Copy out the entries exactly, and wherever a picture appears, leave it out.
--- Given data Enclosed Below ---
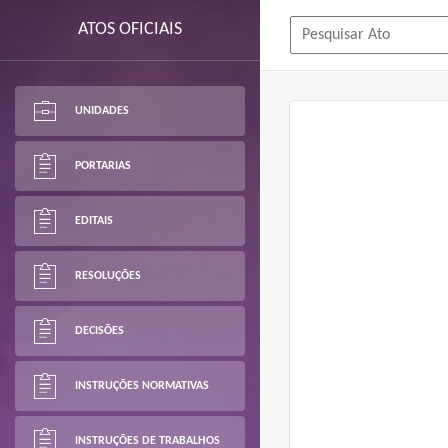
ATOS OFICIAIS
UNIDADES
PORTARIAS
EDITAIS
RESOLUÇÕES
DECISÕES
INSTRUÇÕES NORMATIVAS
INSTRUÇÕES DE TRABALHOS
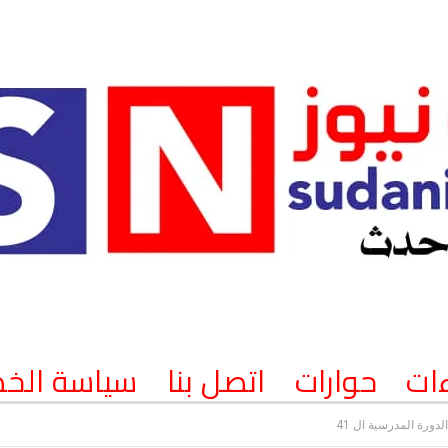
ات
حوارات
اتصل بنا
سياسة الخ
دورة المدرسية ال 41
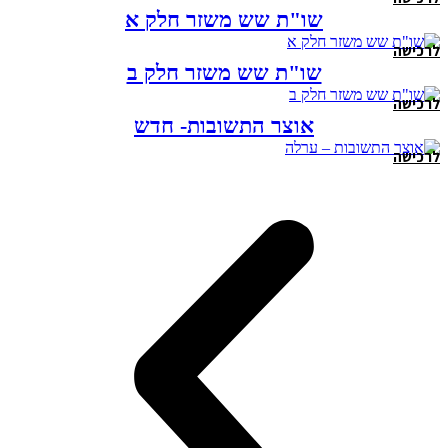
שו"ת שש משזר חלק א
לרכישה
שו"ת שש משזר חלק ב
לרכישה
אוצר התשובות- חדש
לרכישה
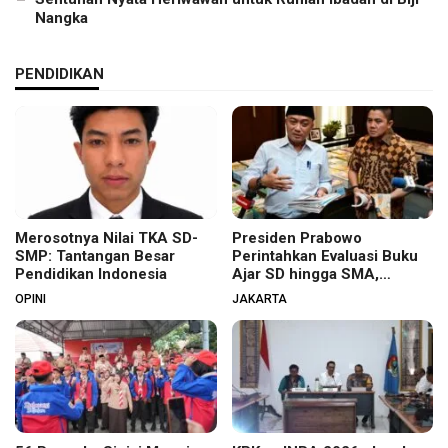
Nangka
PENDIDIKAN
Merosotnya Nilai TKA SD-
Presiden Prabowo
SMP: Tantangan Besar
Perintahkan Evaluasi Buku
Pendidikan Indonesia
Ajar SD hingga SMA,
Budaya Membaca Digenjot
OPINI
JAKARTA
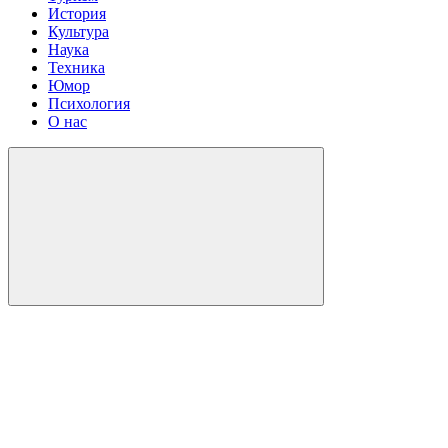
История
Культура
Наука
Техника
Юмор
Психология
О нас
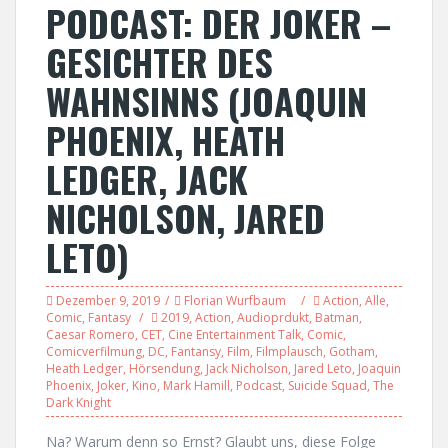
PODCAST: DER JOKER –
GESICHTER DES
WAHNSINNS (JOAQUIN
PHOENIX, HEATH
LEDGER, JACK
NICHOLSON, JARED
LETO)
Dezember 9, 2019
Florian Wurfbaum
Action
,
Alle
,
Comic
,
Fantasy
2019
,
Action
,
Audioprdukt
,
Batman
,
Caesar Romero
,
CET
,
Cine Entertainment Talk
,
Comic
,
Comicverfilmung
,
DC
,
Fantansy
,
Film
,
Filmplausch
,
Gotham
,
Heath Ledger
,
Hörsendung
,
Jack Nicholson
,
Jared Leto
,
Joaquin
Phoenix
,
Joker
,
Kino
,
Mark Hamill
,
Podcast
,
Suicide Squad
,
The
Dark Knight
Na? Warum denn so Ernst? Glaubt uns, diese Folge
--- End of Enclosed Given data ---
§ Solution to this exercise
ATOS OFICIAIS
UNIDADES
PORTARIAS
EDITAIS
RESOLUÇÕES
DECISÕES
INSTRUÇÕES NORMATIVAS
INSTRUÇÕES DE TRABALHOS
ات
حوارات
اتصل بنا
سياسة الخ
دورة المدرسية ال 41
שו"ת שש משזר חלק א
לרכישה
שו"ת שש משזר חלק ב
לרכישה
אוצר התשובות- חדש
לרכישה
Nangka
PENDIDIKAN
Merosotnya Nilai TKA SD-
Presiden Prabowo
SMP: Tantangan Besar
Perintahkan Evaluasi Buku
Pendidikan Indonesia
Ajar SD hingga SMA,
Budaya Membaca Digenjot
OPINI
JAKARTA
История
Культура
Наука
Техника
Юмор
Психология
О нас
PODCAST: DER JOKER –
GESICHTER DES
WAHNSINNS (JOAQUIN
PHOENIX, HEATH
LEDGER, JACK
NICHOLSON, JARED
LETO)
Dezember 9, 2019
Florian Wurfbaum
Action
,
Alle
,
Comic
,
Fantasy
2019
,
Action
,
Audioprdukt
,
Batman
,
Caesar Romero
,
CET
,
Cine Entertainment Talk
,
Comic
,
Comicverfilmung
,
DC
,
Fantansy
,
Film
,
Filmplausch
,
Gotham
,
Heath Ledger
,
Hörsendung
,
Jack Nicholson
,
Jared Leto
,
Joaquin
Phoenix
,
Joker
,
Kino
,
Mark Hamill
,
Podcast
,
Suicide Squad
,
The
Dark Knight
Na? Warum denn so Ernst? Glaubt uns, diese Folge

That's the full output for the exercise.